VinFast CEO Le Thi Thu Thuy said the company was changing its distribution model, which had been based on Tesla’s direct-to-consumer approach, and expected to partner with dealers in overseas markets.

“We are switching to a hybrid model where we have our own showrooms, as well as talking to dealers to open dealer showrooms,” Thuy said in an interview with Reuters.

VinFast was formed as a unit of Vietnam’s largest conglomerate Vingroup. Vuong, Vingroup and affiliates had invested $9.3 billion in the EV maker, according to a June filing. Vuong pledged $2.5 billion in April to bolster the EV maker, including $1 billion from his personal fortune.

VinFast’s first-quarter revenue dropped 49% from the previous year, and it posted a net loss of $598 million. In 2022, the company posted a loss of $2.1 billion.

It has started construction on a $4 billion plant in North Carolina.

VinFast is entering the American and European markets at a time when EV pricing is under pressure, led by market leader Tesla and a range of Chinese companies.

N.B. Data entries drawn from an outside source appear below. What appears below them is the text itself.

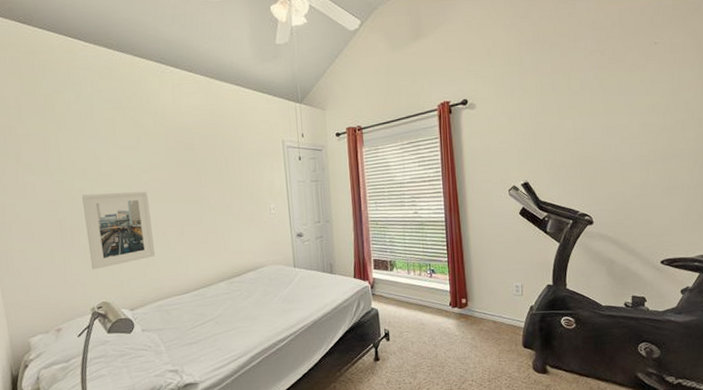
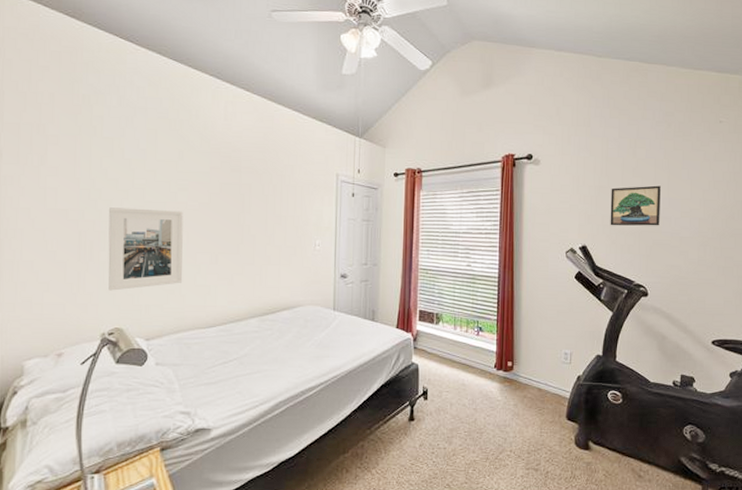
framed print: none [548,115,600,160] -> present [610,185,661,226]

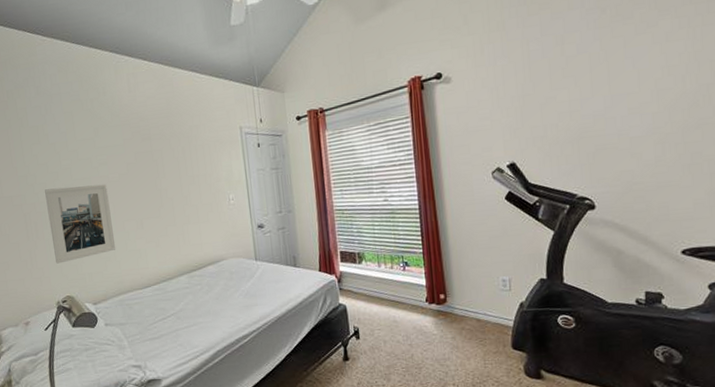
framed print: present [610,185,661,226] -> none [538,82,602,137]

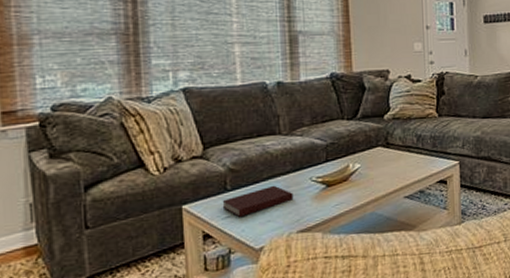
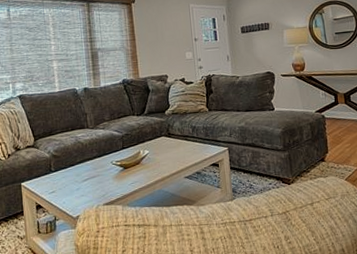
notebook: present [222,185,294,217] -> none [48,167,100,192]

VinFast’s VF8 starts at $46,000 in California, compared with $47,740 for the Tesla Model Y before accounting for a $7,500 federal tax credit on the Tesla.

Thuy said VinFast was moving toward “cost reduction in the future.”

Thuy said VinFast expected to bring its larger VF9 EV to the U.S. market toward the end of the year and was in the process of getting its cars certified by Europe’s safety regulator.